The canonical example of a homoiconic tree processing language is XSLT. But you probably don't want to write (nor read) anything substantial in it.

Jörg W Mittag
+1  A: 

OP appears to be interested in langauges that process trees and have some parallelism support.

Our DMS Software Reengineering Toolkit is a general-purpose program analysis and transformation engine. It parses programmming language source text into trees (OP's first interest), enables analysis and processing of those trees, and regeneration of source text from those trees. DMS is driven by explicit grammars that describe the language being processed, and it has a lot of production-quality langauge definitions available for it.

DMS's tree processing machinery provide support for parallelism at two different levels, one supported directly by DMS's underlying parallel programming langauge, PARLANSE, which is inspired by LISP but isn't nearly so dynamic.

PARLANSE provides for "teams" of parallel activities called "grains" (as in sand on a beach, the idea is that there are lots of grains). Teams may be structured dynamically, by (classically) forking new grains and adding them to a (dynamic) team; this is useful but not spectacularly fast. Teams may be structured statically, including "fork this fixed size set of grains as pure parallel":

(|| a b c)

and "create a set of grains whose execution order is controlled by a specified partial order" (!| ... ). You write the partial order directly in the fork call:

(!| step1 a
    step2 b
    step3 (>> step1 step2) c
    step4 (>> step2) d )

which encodes the fact that action c occurs after (later >> in time )) actions a and b complete. The statically formed teams are precompiled by the PARLANSE compiler into pretty efficient structures in that the grains can be launched and killed very quickly, allowing pretty small grain size (a few hundred instructions). Standard parallelism libraries have lots higher overhead than this.

The basic method for processing trees is pretty conventional: there's a PARLANSE library of facilities for inspecting tree nodes, walking up and down the tree, creating new nodes and splicing them in place. Recursive procedures are often used to visit/update a tree.

The key observation here is that a tree visit which visits some set of children can be coded sequentially, or easily coded as a static parallel team. So it is pretty easy to manually code parallel tree visits, at the cost of writing lots of special cases to parallel-fork for each tree node type. There's the "divide and conquer" that seems of interest to the OP. (You can of course enumerate a nodes' childern, and using a dynamic team to fork grains for each child, but this isn't as fast). This is the first level of parallelism used to process trees in DMS.

### Listed records
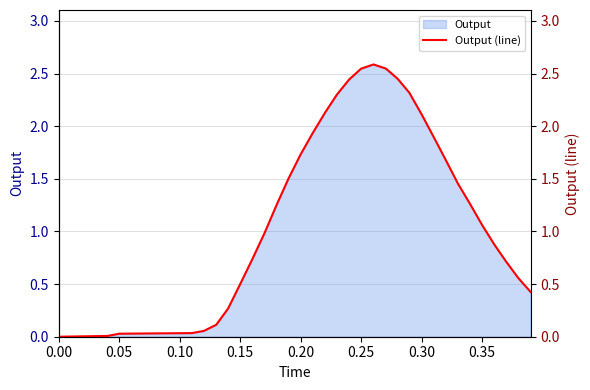

True or false: the data has more than 1 interior local peaks.

False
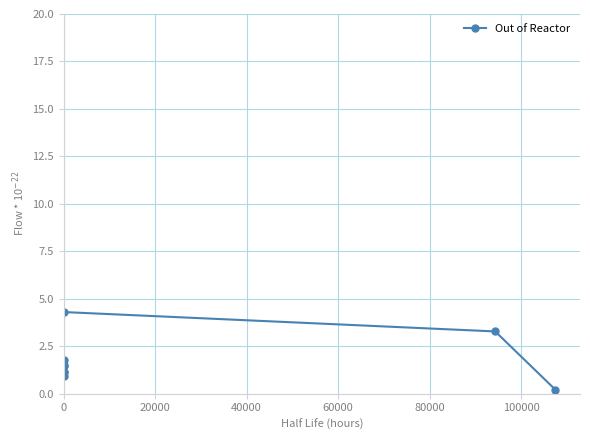

What is the average value?

1.7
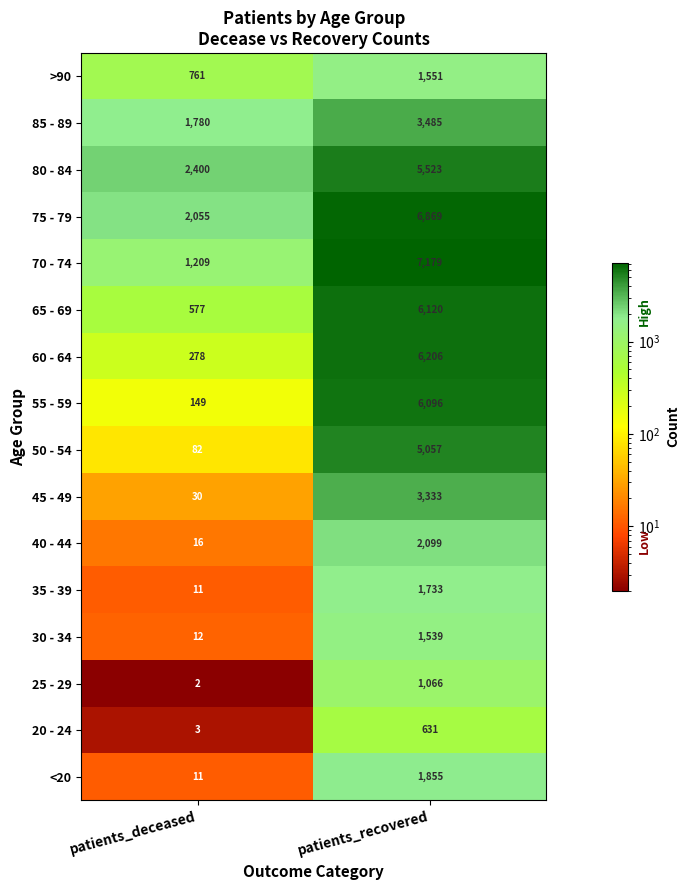

What is the highest value of the 85 - 89 series?

3485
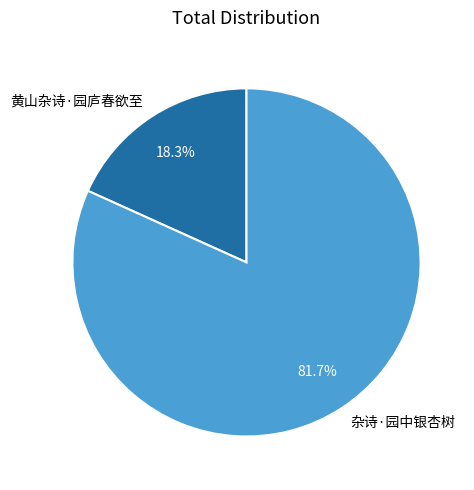

How much of the chart is everything except 黄山杂诗·园庐春欲至?

81.7%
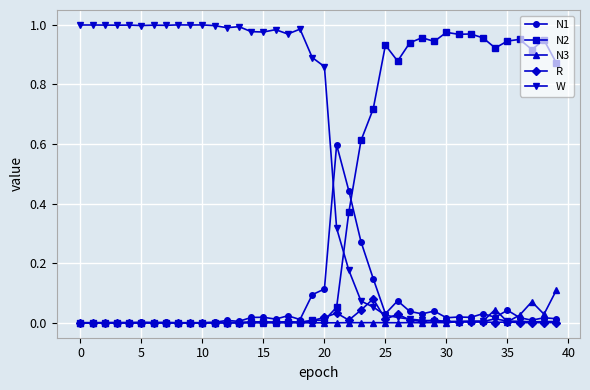

True or false: N3 has more than 1 points higher than both neighbors.

True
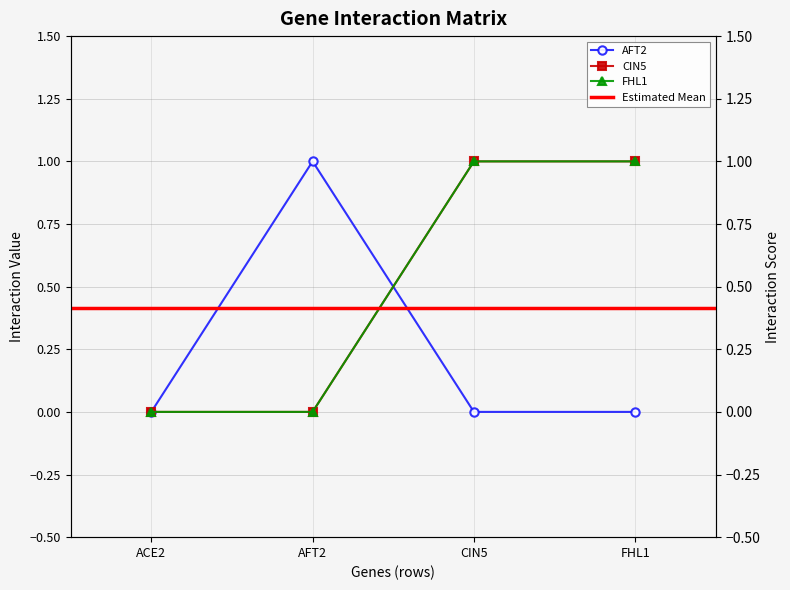

Count the AFT2 values in the range 0 to 1.

4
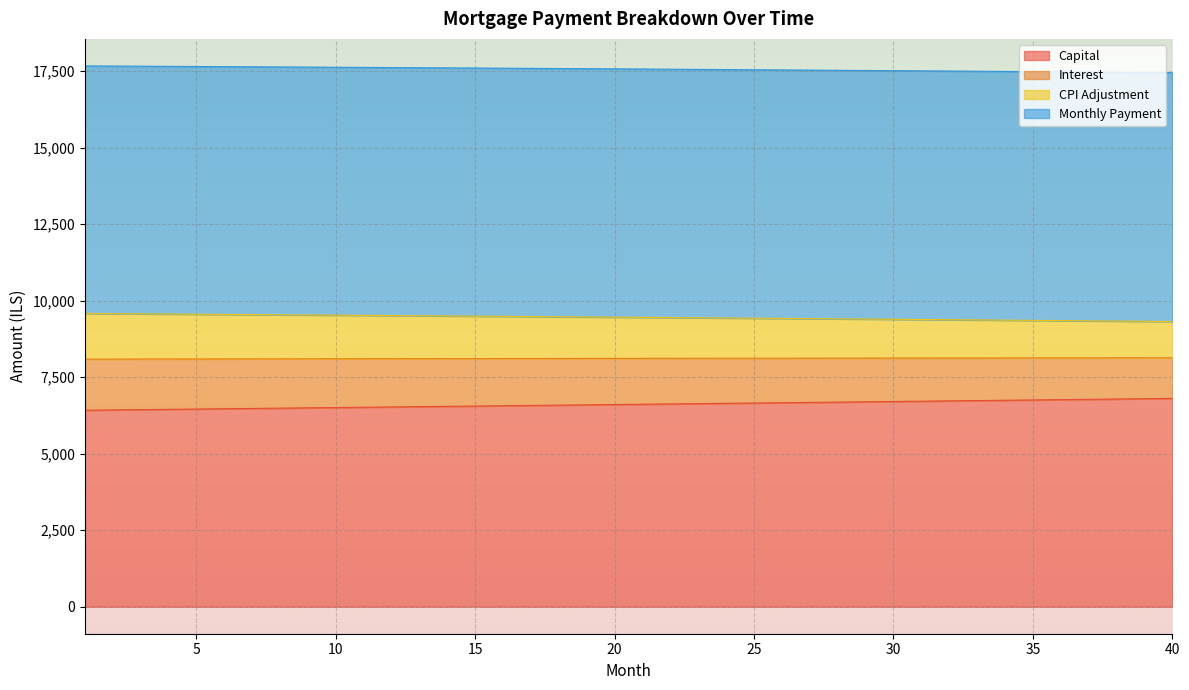

Reading right to left, transcribe all the data shown in this chart.

opening_balance: 6806.3	6796.1	6786.0	6775.8	6765.7	6755.5	6745.4	6735.3	6725.2	6715.1	6705.1	6695.0	6685.0	6675.0	6665.0	6655.0	6645.1	6635.1	6625.2	6615.2	6605.3	6595.4	6585.6	6575.7	6565.8	6556.0	6546.2	6536.4	6526.6	6516.8	6507.1	6497.3	6487.6	6477.9	6468.2	6458.5	6448.8	6439.1	6429.5	6419.9
capital: 9317.9	9325.4	9333.0	9340.4	9347.9	9355.3	9362.6	9369.9	9377.2	9384.4	9391.6	9398.7	9405.8	9412.9	9419.9	9426.8	9433.8	9440.6	9447.5	9454.3	9461.0	9467.7	9474.4	9481.1	9487.6	9494.2	9500.7	9507.2	9513.6	9520.0	9526.3	9532.6	9538.9	9545.1	9551.3	9557.5	9563.6	9569.6	9575.7	9581.7
interest: 17451.5	17458.2	17464.8	17471.4	17477.9	17484.4	17490.8	17497.2	17503.5	17509.7	17515.9	17522.0	17528.1	17534.1	17540.1	17546.0	17551.8	17557.6	17563.3	17569.0	17574.6	17580.1	17585.6	17591.1	17596.5	17601.8	17607.1	17612.3	17617.5	17622.6	17627.6	17632.6	17637.6	17642.5	17647.3	17652.1	17656.8	17661.5	17666.1	17670.7
cpi: 8133.6	8132.7	8131.8	8131.0	8130.1	8129.1	8128.2	8127.3	8126.3	8125.3	8124.3	8123.3	8122.3	8121.2	8120.2	8119.1	8118.0	8116.9	8115.8	8114.7	8113.5	8112.4	8111.2	8110.0	8108.8	8107.6	8106.4	8105.1	8103.9	8102.6	8101.3	8100.0	8098.7	8097.3	8096.0	8094.6	8093.2	8091.9	8090.5	8089.0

### What you are asked to do
Reproduce word for word the stretch of the parallel tree-processing passage above, starting at "(!| step1 a" and ending at "overhead than this.".

### Answer
(!| step1 a
    step2 b
    step3 (>> step1 step2) c
    step4 (>> step2) d )

which encodes the fact that action c occurs after (later >> in time )) actions a and b complete. The statically formed teams are precompiled by the PARLANSE compiler into pretty efficient structures in that the grains can be launched and killed very quickly, allowing pretty small grain size (a few hundred instructions). Standard parallelism libraries have lots higher overhead than this.